■ **Selection**
········

Block ALL bots except google

Forum Moderators: open

Message Too Old, No Replies

Block ALL bots except google

Looking for the best way to block all bots/crawlers other than google.

classicman

8:08 am on Sep 1, 2015 (gmt 0)

Hi All,

I'm looking for the best way to accomplish the following items:
1. Block all automated bots/crawlers/spiders
2. Allow bots/crawlers/spiders from google
3. Allow human operated browsers (So people can still visit the site and see content)

SetEnvIfNoCase User-Agent mozilla.* good_guys
SetEnvIfNoCase User-Agent opera.* good_guys
SetEnvIfNoCase User-Agent .*google.* good_guys

<Limit GET POST HEAD>
Order Deny,Allow
Deny from all
Allow from env=good_guys
</Limit>

I am considering using the above in .htaccess, but can't be sure this works against malicious bots that have fake user-agent strings to bypass this type of filtering. Anyone have ideas on other ways to accomplish this?

Side note: Can anyone explain the use of the <LIMIT> </LIMIT> directive.

lucy24

6:22 pm on Sep 1, 2015 (gmt 0)

This may be a textbook case of a situation where NoCase (or the [NC] flag in mod_rewrite) is NOT appropriate. When whitelisting, you want to flag the correct form, including the correct casing. That's, for example, "Googlebot". The form "GoogleBot" (I have really met this) is a malign spoofer. Use anchors wherever possible to make things happen faster:
^Mozilla
^Opera
et cetera. But this isn't enough, because increasing numbers of botrunners have figured out that using a standard robotic UA (like anything containing the elements "lib-www" or "perl" or, for that matter, "bot") will probably get you blocked forthwith. So, paradoxically, legitimate search engines will have distinctive UAs, but unwanted Ukrainians will claim to be some plausible human browser.

There is no need for any of the .* in your examples, because you're not capturing. Do use ^ anchors where appropriate.

There is also no need for a <Limit> envelope unless you explicitly want to set different rules for some particular type of request. In fact, the Apache docs have some blahblah about it not being a good idea in general. Suppose someone shows up with a request method you've never heard of? You don't want to give them a free ride just because their method isn't listed by name. (A special case is PUT-- but that one's probably already blocked by permissions set at the server level. It's the kind of thing that a shared host has to do to protect everyone.)

A <Limit> envelope can be used for supplementary blacklisting: for example, block all POST requests except to specified URLs. But you could also do that in mod_rewrrite.

classicman

8:18 pm on Sep 1, 2015 (gmt 0)

Thanks so much for all the helpful tidbits.

········

■ **Required tasks**
**1.** Answer these questions about the forum thread on blocking bots:
(a) Which spelling does lucy24 give as the correct form of Google's crawler name?
(b) At what time and date did classicman post the first message?
(c) Which request method does lucy24 call a special case that is probably already blocked at the server level?
**2.** Copy from the forum thread on blocking bots the part that opens with the words containing "<Limit GET POST" and closes with "6:22 pm on Sep 1, 2015 (gmt 0)".
**3.** Carry on the forum thread on blocking bots after its last post.
The stored lines that come next are separate material, apart from the forum thread.

■ **Stored items**
········

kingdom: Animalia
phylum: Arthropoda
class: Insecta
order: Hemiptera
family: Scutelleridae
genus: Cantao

········

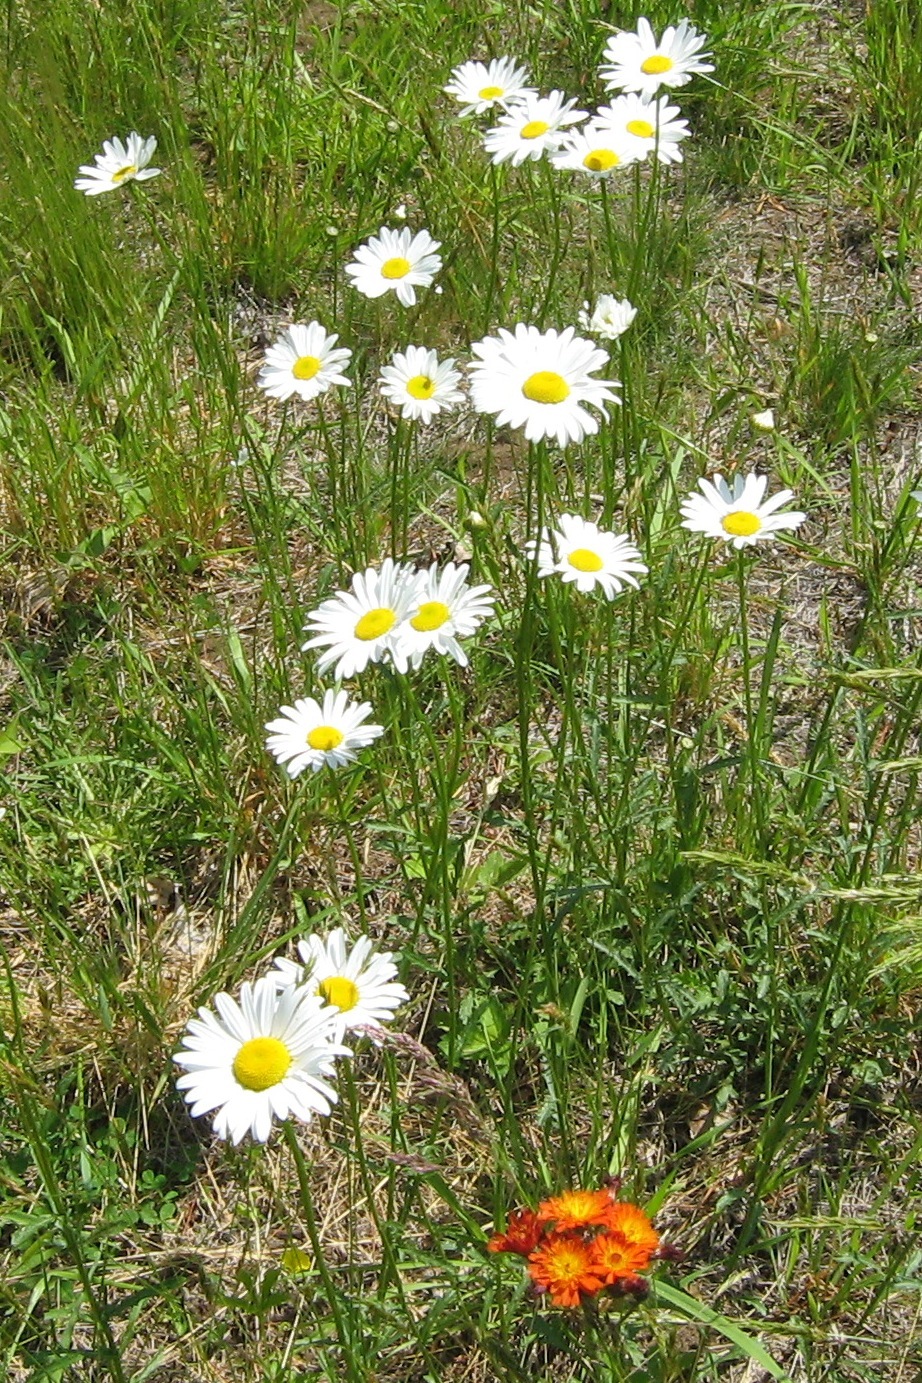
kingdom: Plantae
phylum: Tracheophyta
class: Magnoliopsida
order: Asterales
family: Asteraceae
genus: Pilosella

········

■ **In response**
**1.**
(a) "Googlebot"
(b) 8:08 am on Sep 1, 2015 (gmt 0)
(c) PUT

**2.**
<Limit GET POST HEAD>
Order Deny,Allow
Deny from all
Allow from env=good_guys
</Limit>

I am considering using the above in .htaccess, but can't be sure this works against malicious bots that have fake user-agent strings to bypass this type of filtering. Anyone have ideas on other ways to accomplish this?

Side note: Can anyone explain the use of the <LIMIT> </LIMIT> directive.

lucy24

6:22 pm on Sep 1, 2015 (gmt 0)

**3.**
SetEnvIf User-Agent ^Mozilla.* good_guys
SetEnvIf User-Agent ^Opera.* good_guys
SetEnvIf User-Agent ^Googlebot.* good_guys

Order Deny,Allow
Deny from all
Allow from env=good_guys

Would the above have better coverage for allowing the desired user-agents while blocking other bots? I've included some pattern matching (.*) at the end of the string names for different versions of browser user-agents and various bots from google.

Some remaining questions:
1. Would you recommend using all the bot names from google explicitly instead?
2. Isn't it true that different browsers (I mainly care about the most popular: Chrome, Firefox, Opera, IE, etc.) could have some different trailing characters? Ie. Mozilla/5.0 etc.
3. Is there another way, other than using pattern matching in user-agent strings, to allow human operated browsers access?

not2easy

9:03 pm on Sep 1, 2015 (gmt 0)

SetEnvIf User-Agent ^Mozilla.* good_guys

Will allow those bots that are not even honorable enough to say who they are. You can't really block bad bots by UA because as lucy24 mentioned, they wear disguises. We all wish it were that simple, but to keep unwanted traffic out, UA is not as predictable as IP. It takes some access log wrangling to determine what behavior you want to allow, and where the unwanted behavior is coming from.

lucy24

9:23 pm on Sep 1, 2015 (gmt 0)

I've included some pattern matching (.*) at the end

You don't need to. The absence of a closing anchor already means "there might be other stuff after this part".

tangor

9:29 pm on Sep 1, 2015 (gmt 0)

The UA matching is rather iffy. Too easy to defeat (your attempt).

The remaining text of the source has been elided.